## [The task]
Repeat the text lines in the data below exactly, leaving out the pictures.

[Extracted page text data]
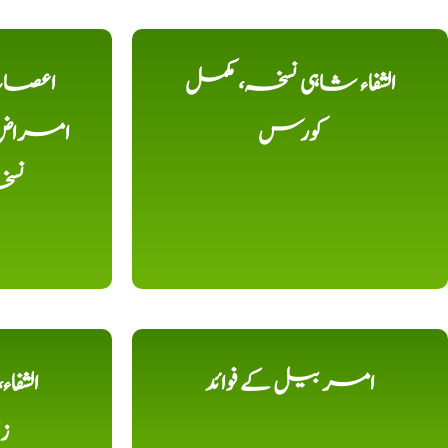
الشفاء شاہی نسخہ، مکمل
اعصاب 
کورس
امراض، ک
نس
امر بیل کے فوائد
الشفا
ز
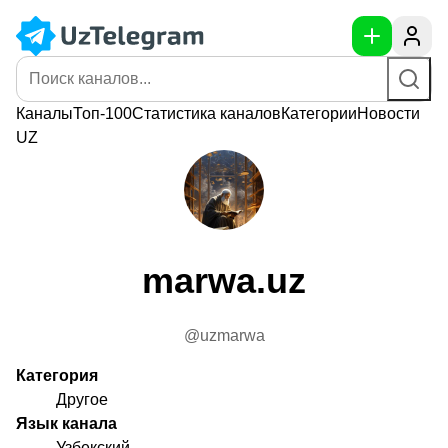
Каналы
Топ-100
Статистика
каналов
Категории
Новости
UZ
marwa.uz
@uzmarwa
Категория
Другое
Язык канала
Узбекский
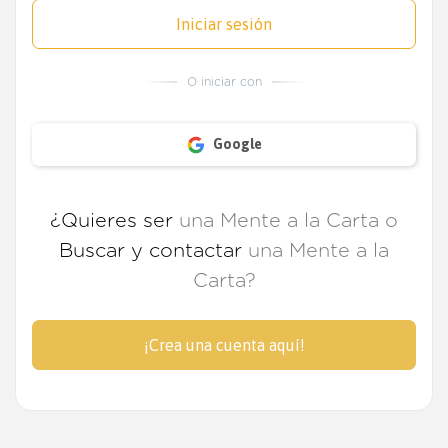
Iniciar sesión
O iniciar con
Google
¿Quieres ser
una Mente a la Carta o
Buscar y contactar
una Mente a la
Carta?
¡Crea una cuenta aquí!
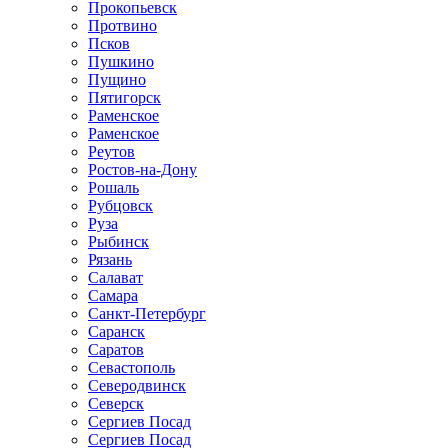
Прокопьевск
Протвино
Псков
Пушкино
Пущино
Пятигорск
Раменское
Раменское
Реутов
Ростов-на-Дону
Рошаль
Рубцовск
Руза
Рыбинск
Рязань
Салават
Самара
Санкт-Петербург
Саранск
Саратов
Севастополь
Северодвинск
Северск
Сергиев Посад
Сергиев Посад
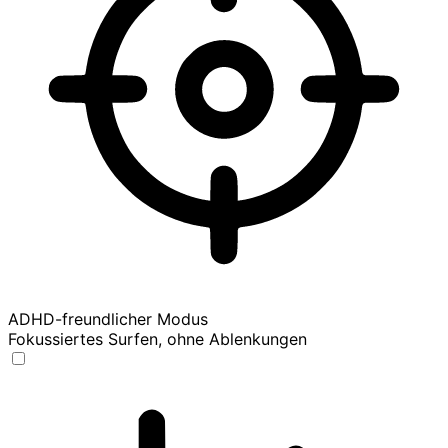
ADHD-freundlicher Modus
Fokussiertes Surfen, ohne Ablenkungen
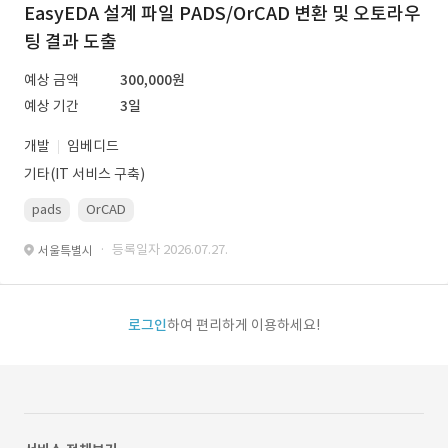
EasyEDA 설계 파일 PADS/OrCAD 변환 및 오토라우
팅 결과 도출
예상 금액
300,000원
예상 기간
3일
개발
임베디드
기타(IT 서비스 구축)
pads
OrCAD
· 등록일자 2026.07.27.
서울특별시
로그인
하여 편리하게 이용하세요!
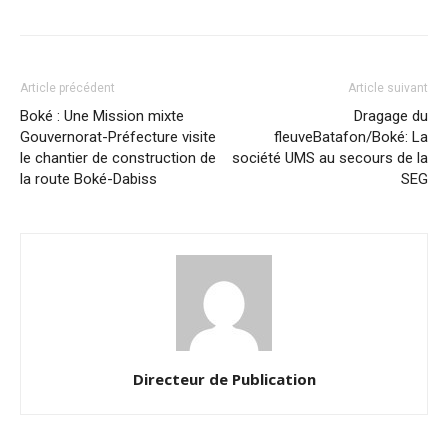
Article précédent
Article suivant
Boké : Une Mission mixte
Dragage du
Gouvernorat-Préfecture visite
fleuveBatafon/Boké: La
le chantier de construction de
société UMS au secours de la
la route Boké-Dabiss
SEG
Directeur de Publication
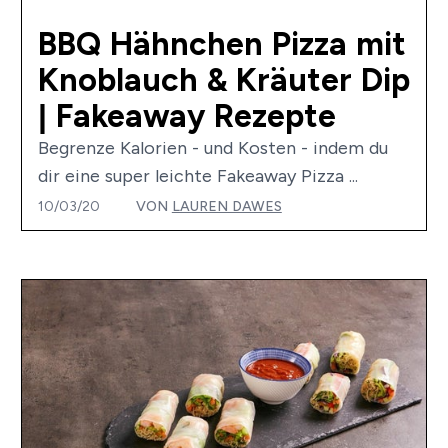
BBQ Hähnchen Pizza mit
Knoblauch & Kräuter Dip
| Fakeaway Rezepte
Begrenze Kalorien - und Kosten - indem du
dir eine super leichte Fakeaway Pizza ...
10/03/20
VON
LAUREN DAWES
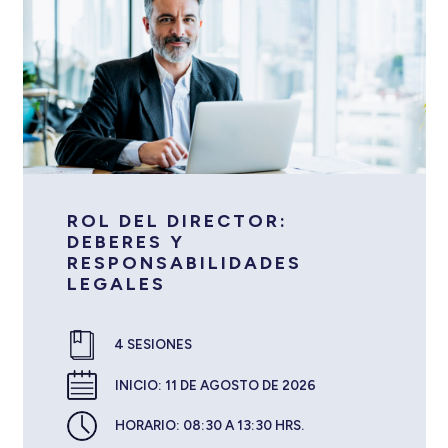
ROL DEL DIRECTOR:
DEBERES Y
RESPONSABILIDADES
LEGALES
4 SESIONES
INICIO:
11 DE AGOSTO DE 2026
HORARIO:
08:30 A 13:30 HRS.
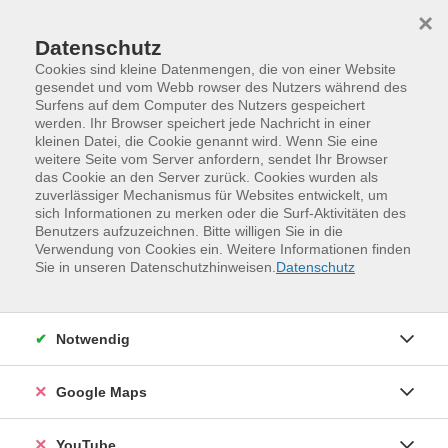
Skip to main content
Skip to page footer
×
Datenschutz
Cookies sind kleine Datenmengen, die von einer Website
gesendet und vom Webb rowser des Nutzers während des
Surfens auf dem Computer des Nutzers gespeichert
werden. Ihr Browser speichert jede Nachricht in einer
kleinen Datei, die Cookie genannt wird. Wenn Sie eine
weitere Seite vom Server anfordern, sendet Ihr Browser
das Cookie an den Server zurück. Cookies wurden als
zuverlässiger Mechanismus für Websites entwickelt, um
sich Informationen zu merken oder die Surf-Aktivitäten des
Benutzers aufzuzeichnen. Bitte willigen Sie in die
Verwendung von Cookies ein. Weitere Informationen finden
Programm
Kreativität und Gestaltung
Sie in unseren Datenschutzhinweisen.
Datenschutz
Tanz und Theater
Tanz
Notwendig
Google Maps
YouTube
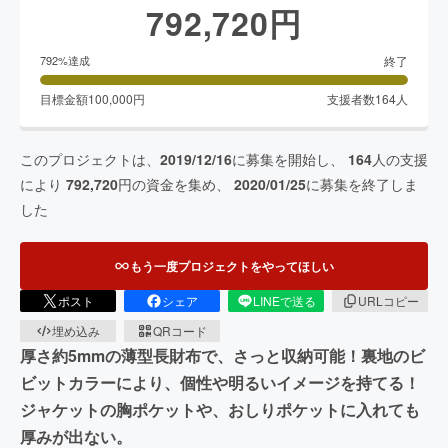
792,720
円
終了
792
%達成
目標金額
100,000
円
支援者数
164
人
このプロジェクトは、
2019/12/16
に募集を開始し、
164
人の支援
により
792,720
円の資金を集め、
2020/01/25
に募集を終了しま
した
もう一度プロジェクトをやってほしい
ポスト
シェア
LINEで送る
URLコピー
埋め込み
QRコード
厚さ約5mmの薄型長財布で、さっと収納可能！裏地のビ
ビットカラーにより、個性や明るいイメージを持てる！
ジャケットの胸ポケットや、おしりポケットに入れても
厚みが出ない。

## [Response for this exercise]
الشفاء شاہی نسخہ، مکمل
اعصاب 
کورس
امراض، ک
نس
امر بیل کے فوائد
الشفا
ز
Каналы
Топ-100
Статистика
каналов
Категории
Новости
UZ
marwa.uz
@uzmarwa
Категория
Другое
Язык канала
Узбекский
Iniciar sesión
O iniciar con
Google
¿Quieres ser
una Mente a la Carta o
Buscar y contactar
una Mente a la
Carta?
¡Crea una cuenta aquí!
Прокопьевск
Протвино
Псков
Пушкино
Пущино
Пятигорск
Раменское
Раменское
Реутов
Ростов-на-Дону
Рошаль
Рубцовск
Руза
Рыбинск
Рязань
Салават
Самара
Санкт-Петербург
Саранск
Саратов
Севастополь
Северодвинск
Северск
Сергиев Посад
Сергиев Посад
ADHD-freundlicher Modus
Fokussiertes Surfen, ohne Ablenkungen
EasyEDA 설계 파일 PADS/OrCAD 변환 및 오토라우
팅 결과 도출
예상 금액
300,000원
예상 기간
3일
개발
임베디드
기타(IT 서비스 구축)
pads
OrCAD
· 등록일자 2026.07.27.
서울특별시
로그인
하여 편리하게 이용하세요!
Article précédent
Article suivant
Boké : Une Mission mixte
Dragage du
Gouvernorat-Préfecture visite
fleuveBatafon/Boké: La
le chantier de construction de
société UMS au secours de la
la route Boké-Dabiss
SEG
Directeur de Publication
BBQ Hähnchen Pizza mit
Knoblauch & Kräuter Dip
| Fakeaway Rezepte
Begrenze Kalorien - und Kosten - indem du
dir eine super leichte Fakeaway Pizza ...
10/03/20
VON
LAUREN DAWES
ROL DEL DIRECTOR:
DEBERES Y
RESPONSABILIDADES
LEGALES
4 SESIONES
INICIO:
11 DE AGOSTO DE 2026
HORARIO:
08:30 A 13:30 HRS.
Skip to main content
Skip to page footer
×
Datenschutz
Cookies sind kleine Datenmengen, die von einer Website
gesendet und vom Webb rowser des Nutzers während des
Surfens auf dem Computer des Nutzers gespeichert
werden. Ihr Browser speichert jede Nachricht in einer
kleinen Datei, die Cookie genannt wird. Wenn Sie eine
weitere Seite vom Server anfordern, sendet Ihr Browser
das Cookie an den Server zurück. Cookies wurden als
zuverlässiger Mechanismus für Websites entwickelt, um
sich Informationen zu merken oder die Surf-Aktivitäten des
Benutzers aufzuzeichnen. Bitte willigen Sie in die
Verwendung von Cookies ein. Weitere Informationen finden
Programm
Kreativität und Gestaltung
Sie in unseren Datenschutzhinweisen.
Datenschutz
Tanz und Theater
Tanz
Notwendig
Google Maps
YouTube
792,720
円
終了
792
%達成
目標金額
100,000
円
支援者数
164
人
このプロジェクトは、
2019/12/16
に募集を開始し、
164
人の支援
により
792,720
円の資金を集め、
2020/01/25
に募集を終了しま
した
もう一度プロジェクトをやってほしい
ポスト
シェア
LINEで送る
URLコピー
埋め込み
QRコード
厚さ約5mmの薄型長財布で、さっと収納可能！裏地のビ
ビットカラーにより、個性や明るいイメージを持てる！
ジャケットの胸ポケットや、おしりポケットに入れても
厚みが出ない。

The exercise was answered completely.